TASK PROMPT: Excluding all pictures, please output the listing exactly.
►
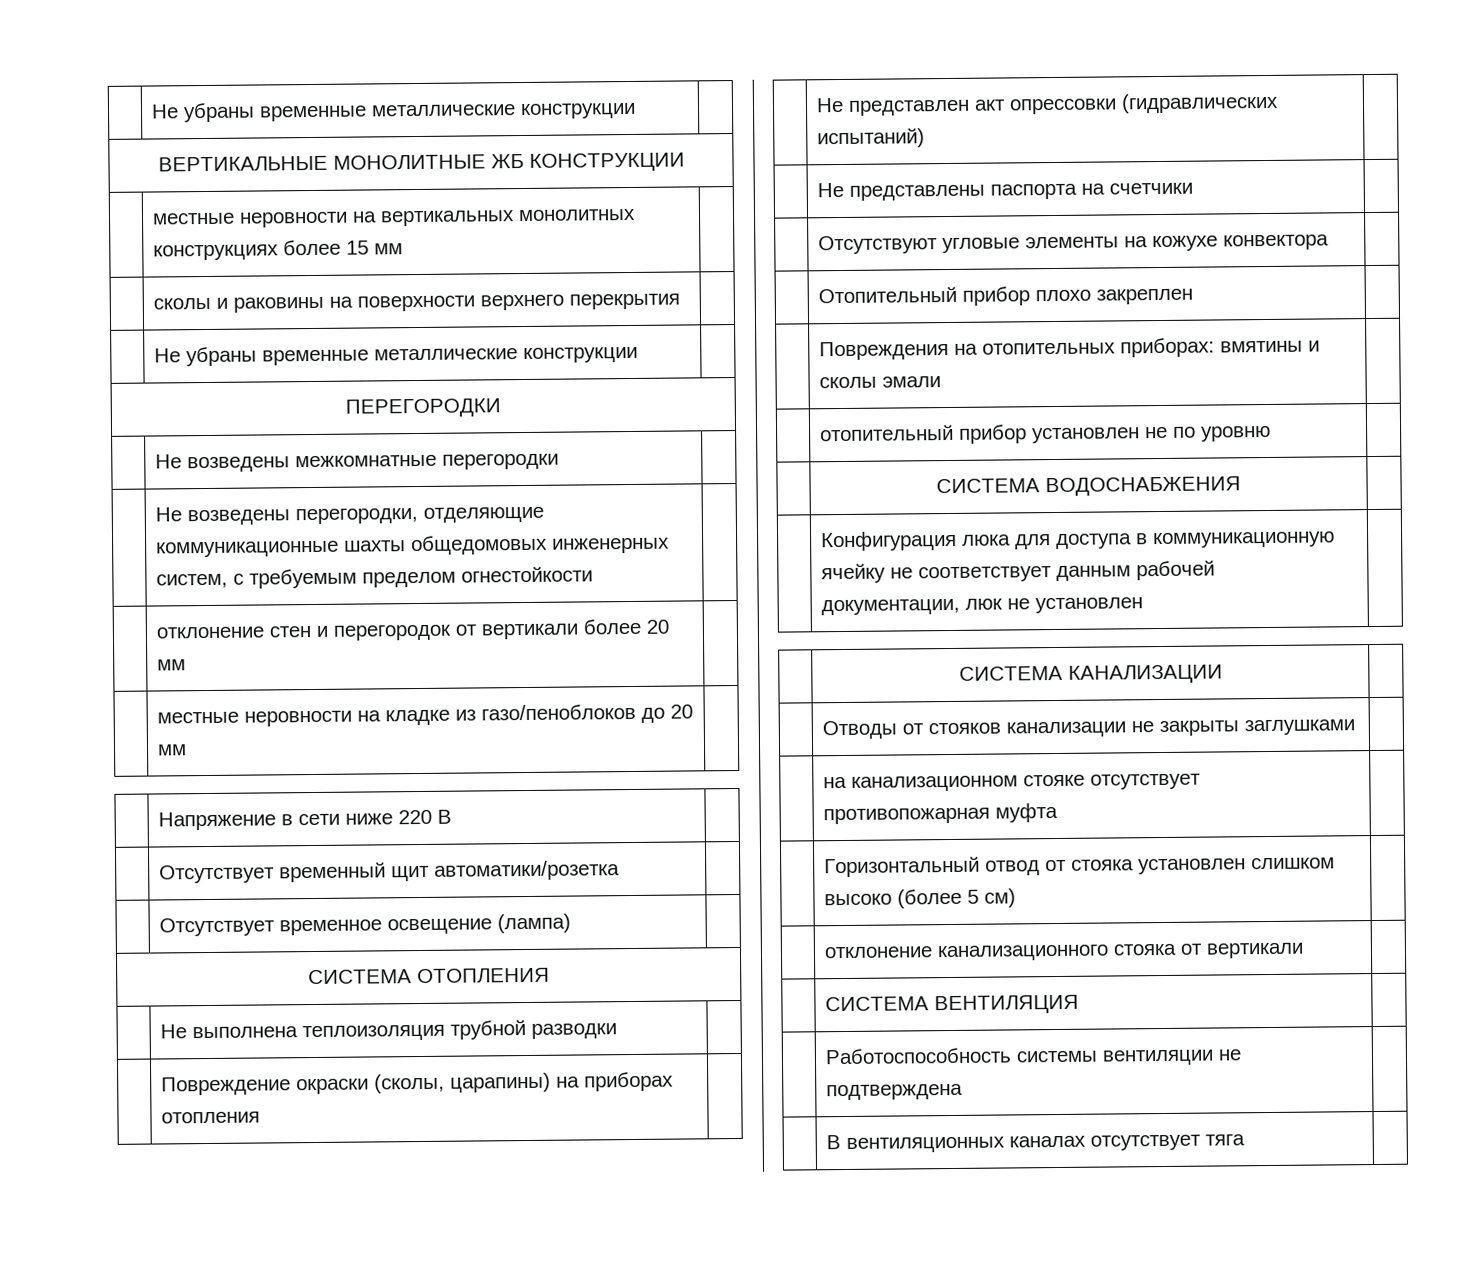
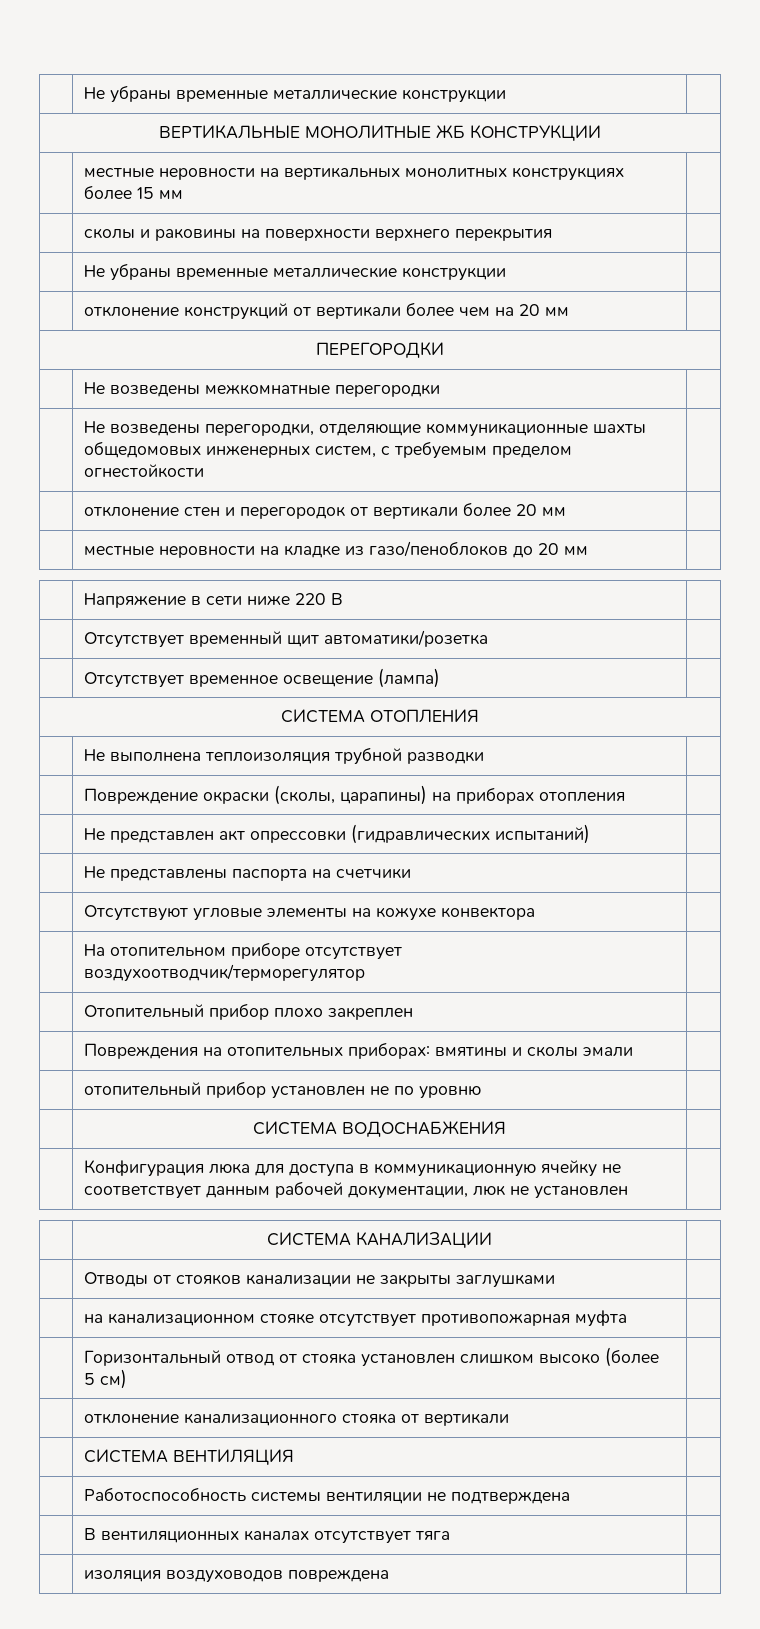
(639, 355) none -> [84,302,570,320] // | отклонение конструкций от вертикали более чем на 20 мм |
(1330, 242) none -> [84,942,403,960] [84,964,366,982] // | На отопительном приборе отсутствует воздухоотводчик/терморегулятор |
(1246, 1140) none -> [84,1569,390,1583] // | изоляция воздуховодов повреждена |

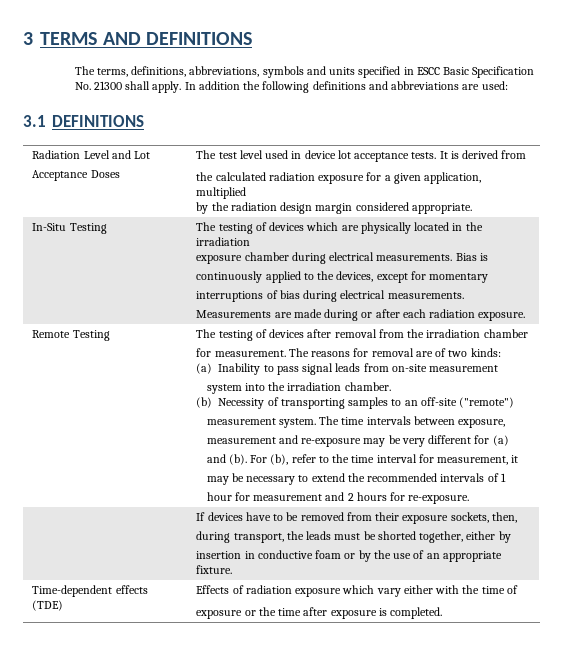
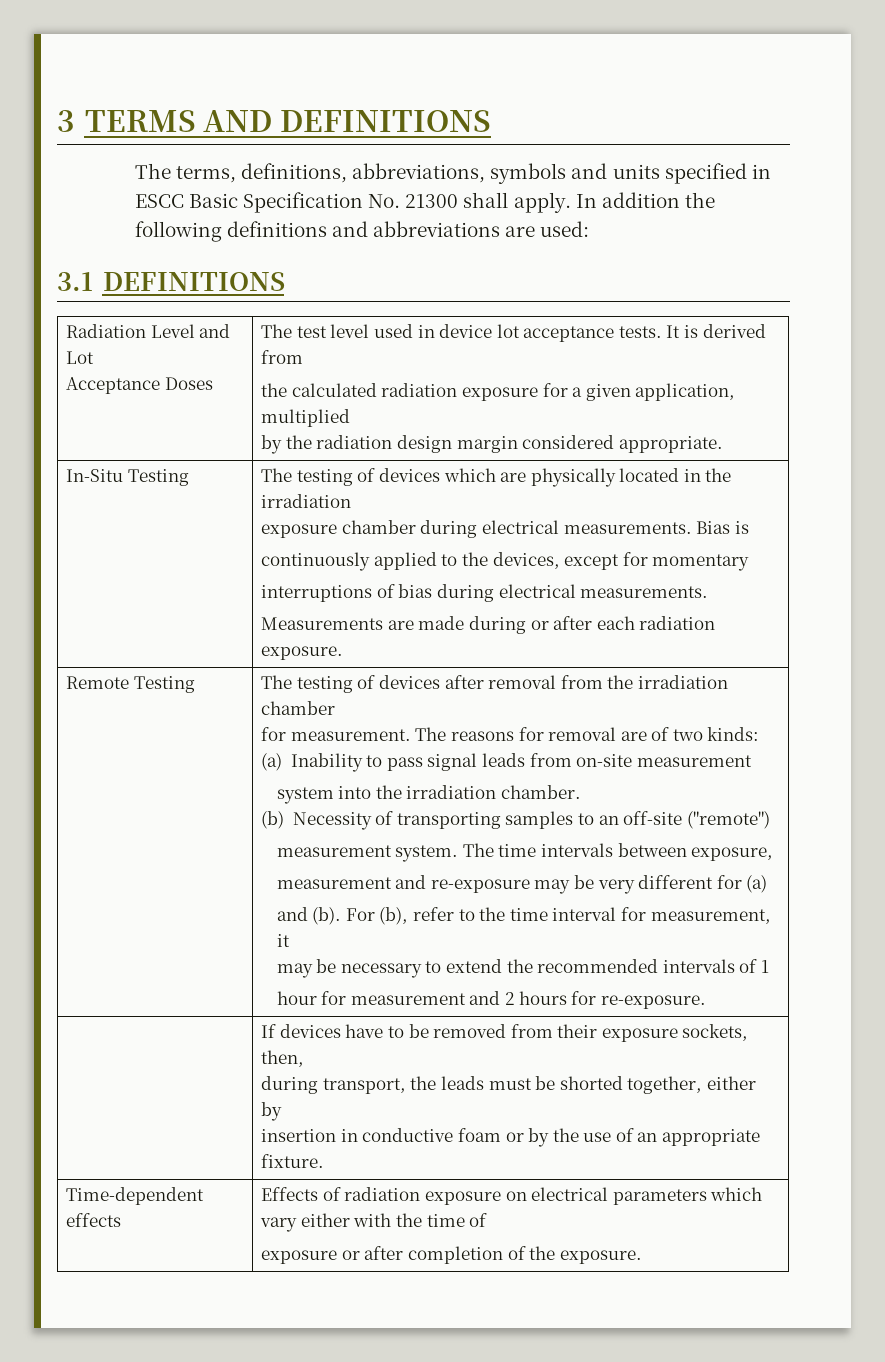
[32,600,64,611] (TDE) -> (122, 1220) none
(342, 592) none -> [505,1187,707,1205] on electrical parameters
[258,607,443,619] the time after exposure is completed. -> [364,1246,642,1264] after completion of the exposure.

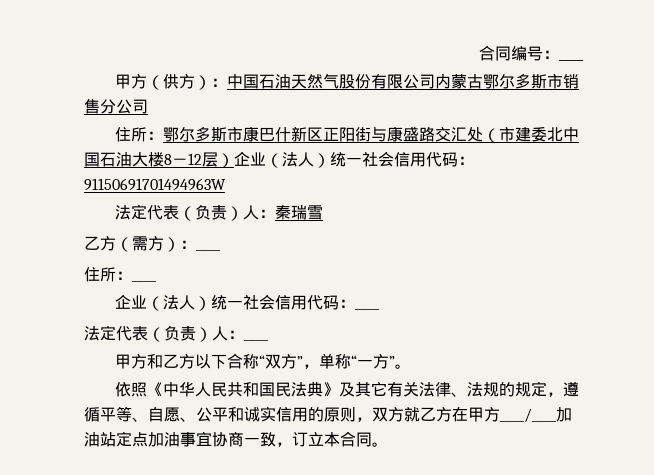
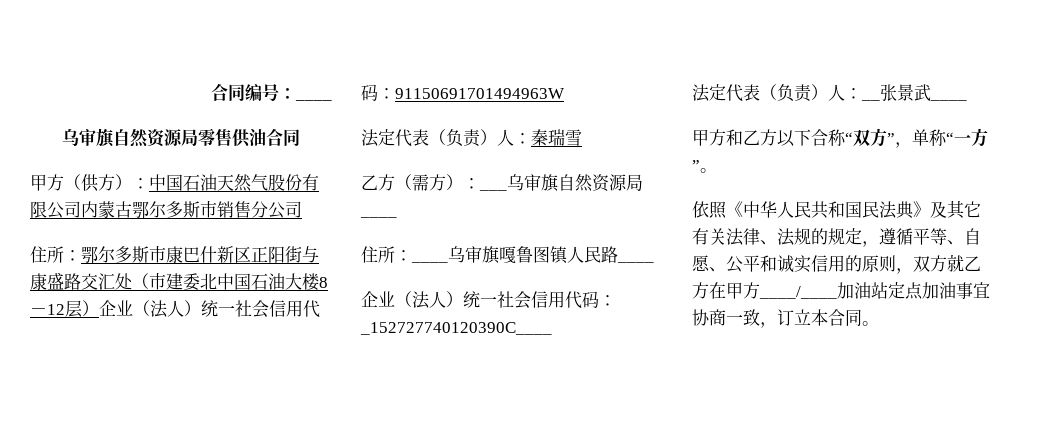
(583, 60) none -> [62,128,300,148] // 乌审旗自然资源局零售供油合同
(196, 244) none -> [479,174,643,192] ___乌审旗自然资源局
[115,294,356,311] [355,308,380,310] [84,325,244,342] // 企业（法人）统一社会信用代码：____ // 法定代表（负责）人： -> [448,246,654,264] [361,291,616,309] [360,322,552,335] [692,84,862,102] [861,84,931,102] 乌审旗嘎鲁图镇人民路____ // 企业（法人）统一社会信用代码：_152727740120390C____ // 法定代表（负责）人：__张景武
◄
SOLUTION FOR THIS EXERCISE:
(639, 355) none -> [84,302,570,320] // | отклонение конструкций от вертикали более чем на 20 мм |
(1330, 242) none -> [84,942,403,960] [84,964,366,982] // | На отопительном приборе отсутствует воздухоотводчик/терморегулятор |
(1246, 1140) none -> [84,1569,390,1583] // | изоляция воздуховодов повреждена |

[32,600,64,611] (TDE) -> (122, 1220) none
(342, 592) none -> [505,1187,707,1205] on electrical parameters
[258,607,443,619] the time after exposure is completed. -> [364,1246,642,1264] after completion of the exposure.

(583, 60) none -> [62,128,300,148] // 乌审旗自然资源局零售供油合同
(196, 244) none -> [479,174,643,192] ___乌审旗自然资源局
[115,294,356,311] [355,308,380,310] [84,325,244,342] // 企业（法人）统一社会信用代码：____ // 法定代表（负责）人： -> [448,246,654,264] [361,291,616,309] [360,322,552,335] [692,84,862,102] [861,84,931,102] 乌审旗嘎鲁图镇人民路____ // 企业（法人）统一社会信用代码：_152727740120390C____ // 法定代表（负责）人：__张景武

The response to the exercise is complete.